AS APARÊNCIAS ENGANAM


          Só havia cinco pessoas naquele barzinho. Dois casais e o dono do barzinho. Tocava uma música do Zé Ramalho: "Há um brilho de facas, quando o amor vier, e ninguém tem o mapa da alma da mulher."

O dono do barzinho estava já louco para fechar o estabelecimento, mas os dois casais eram clientes há muito tempo. Um casal sempre sentava na entrada, o outro sempre na última cadeira, lá atrás mesmo. Mas não se conheciam.

A música mudou, o Seu Bidú colocou na vitrola Djavan.

O casal dos fundos, repentinamente, começou a brigar.

"Normal: só estão discutindo a relação". falou bem baixinho Pedro Marcelo para a sua namorada.

Mas a briga continuou. O Seu Bidú nada fez, até aumentou o volume do som para não ouvir a discussão e foi para a cozinha do barzinho. "De novo!" Saiu resmungando.

O homem se levantou e começou a socar a mulher, foi de joelhada na cara a pisão no pé.

Camila Joana olhando aquilo, pediu que Pedro Marcelo fosse falar com o homem que batia na mulher para parar.

"Euuu?" - com a voz trêmula e olhar incrédulo, soltou essas palavras Pedro Marcelo.

"Sim, Você... Porque senão vou eu". - Camila Joana já foi se levantando, e espraguejando o homem, enrolando as mangas da camisa, fechando a cara.

Pedro Marcelo olhando aquela atitude da sua namorada se perguntou: "Quem o homem dessa relação, Pedrinho?". Levantou. Segurou a mulher pelo braço com segurança. Olhou firme. Enroqueceu a voz e falou que nem macho de verdade:

"Nunca permitirei que um homem bata em uma mulher na minha frente!"
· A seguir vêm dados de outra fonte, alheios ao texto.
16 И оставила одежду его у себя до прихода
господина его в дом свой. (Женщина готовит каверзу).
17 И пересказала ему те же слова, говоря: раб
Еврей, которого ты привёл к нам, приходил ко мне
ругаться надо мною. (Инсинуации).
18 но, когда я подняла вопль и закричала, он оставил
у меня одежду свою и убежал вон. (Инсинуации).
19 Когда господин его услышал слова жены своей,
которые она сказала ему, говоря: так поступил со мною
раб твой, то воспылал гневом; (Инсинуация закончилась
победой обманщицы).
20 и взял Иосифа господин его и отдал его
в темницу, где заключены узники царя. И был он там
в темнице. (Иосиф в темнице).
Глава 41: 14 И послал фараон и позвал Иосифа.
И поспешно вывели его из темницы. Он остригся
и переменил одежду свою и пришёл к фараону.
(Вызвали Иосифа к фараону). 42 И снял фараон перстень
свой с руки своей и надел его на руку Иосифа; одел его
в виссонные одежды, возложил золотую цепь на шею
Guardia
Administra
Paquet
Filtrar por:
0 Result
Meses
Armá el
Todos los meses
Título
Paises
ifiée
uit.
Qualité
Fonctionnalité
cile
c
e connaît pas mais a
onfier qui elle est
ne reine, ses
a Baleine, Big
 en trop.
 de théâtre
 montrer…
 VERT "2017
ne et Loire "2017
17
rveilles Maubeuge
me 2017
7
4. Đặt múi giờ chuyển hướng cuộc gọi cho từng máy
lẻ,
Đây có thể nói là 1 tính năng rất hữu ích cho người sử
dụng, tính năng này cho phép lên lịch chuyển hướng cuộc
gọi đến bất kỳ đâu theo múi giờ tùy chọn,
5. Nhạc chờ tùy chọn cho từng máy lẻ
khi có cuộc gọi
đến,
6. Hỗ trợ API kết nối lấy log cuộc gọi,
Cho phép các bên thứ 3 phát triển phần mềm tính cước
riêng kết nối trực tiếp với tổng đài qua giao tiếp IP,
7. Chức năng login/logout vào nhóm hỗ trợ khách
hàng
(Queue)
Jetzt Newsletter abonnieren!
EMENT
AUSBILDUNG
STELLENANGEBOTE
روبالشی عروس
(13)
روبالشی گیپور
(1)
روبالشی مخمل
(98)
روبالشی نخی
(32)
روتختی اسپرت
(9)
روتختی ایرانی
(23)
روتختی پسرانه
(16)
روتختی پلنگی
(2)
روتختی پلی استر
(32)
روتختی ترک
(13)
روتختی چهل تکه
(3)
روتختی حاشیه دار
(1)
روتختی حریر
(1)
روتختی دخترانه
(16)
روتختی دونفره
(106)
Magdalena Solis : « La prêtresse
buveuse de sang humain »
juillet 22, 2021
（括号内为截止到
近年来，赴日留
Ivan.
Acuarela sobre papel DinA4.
Os olhos de Camila Joana se encheram de água:

"Meu homem."

"Agora, sente-se aí e deixa que eu resolvo essa parada."

Pedro Marcelo com sangue no olho deu uns dois passos e percebeu que o homem já tinha tirado até sangue do nariz da moça, além de estar apontando o dedo para a cara dela.

Deu mais dois passos. Veio um frio na barriga.

Deu mais três. Esbarrou nas cadeiras. Olhou para trás e viu sua namorada com um ar de orgulho, e gesticulando com uma mão socando a outra.

Deu mais um passo. As pernas começaram a tremer. "Esse homem é maior do que eu... E agora?" pensou.

Parou. Engoliu seco uma saliva, vulgo "cuspi". Feçou os olhos. Pensou que, se não fosse lá, sua namorada ia ficar chateada, e poderia até terminar com ele. "Isso jamais! Ela é linda, tem uma pernas muito linda, seu sorriso é perfeito, é inteligente..."

"Anda logo Pedro!" - Gritou Camila Joana.

Abriu os olhos, traçou uma linha reta e encabeçou nela. Tocou no homem. Esse nem virou. Mas ele começou a falar a frase já gravada:

"Olha aqui, Grande! Acho inadmissível que um homem bata em uma mulher... Isso é imoral, antiético. Isso não é coisa de homem."

O homem virou, e com a voz doce:

"Mas eu não sou um homem... Prazer Fernanda...Só estou dando o que ela merece, entendeu? Ela me traiu com um homem. Eu acho isso inadmissível."

“Não é nada demais... É assim que a gente se trata mesmo.” Falou a que copiosamente apanhava. “O Seu Bidú até se acostumou”.

Pedro Marcelo não sabia o que falar. Virou-se feito uma múmia e se dirigiu para a sua namorada.

"E aí? você falou o quê para ele?"

"Nada..." Já se recuperando da cena anterior.

"Como nada?"

"Não era homem... era uma mulher. Ai eu não ia fazer nada contra uma mulher. né, amor?!! E afinal elas só estão se amando, de uma forma diferente, a bem da verdade!"

"Nossa!... Então vamos embora. Deixem elas discutindo numa boa"

Camila Joana o olhou:

"Gostei muito dessa sua atitude" - Beijou-o.

"Não foi nada. É inadmissível que um homem bata em uma mulher na minha frente". - Falou o macho, quase todo orgulhoso de si. - “Mal sabe Camila Joana que eu estou todo mijado de medo." Pensou 

A urina, vulgo xixi, agora ensopava o tênis.

"Ai, amor, Me abraça!"

“Não! Estou literalmente chocado com a situação!”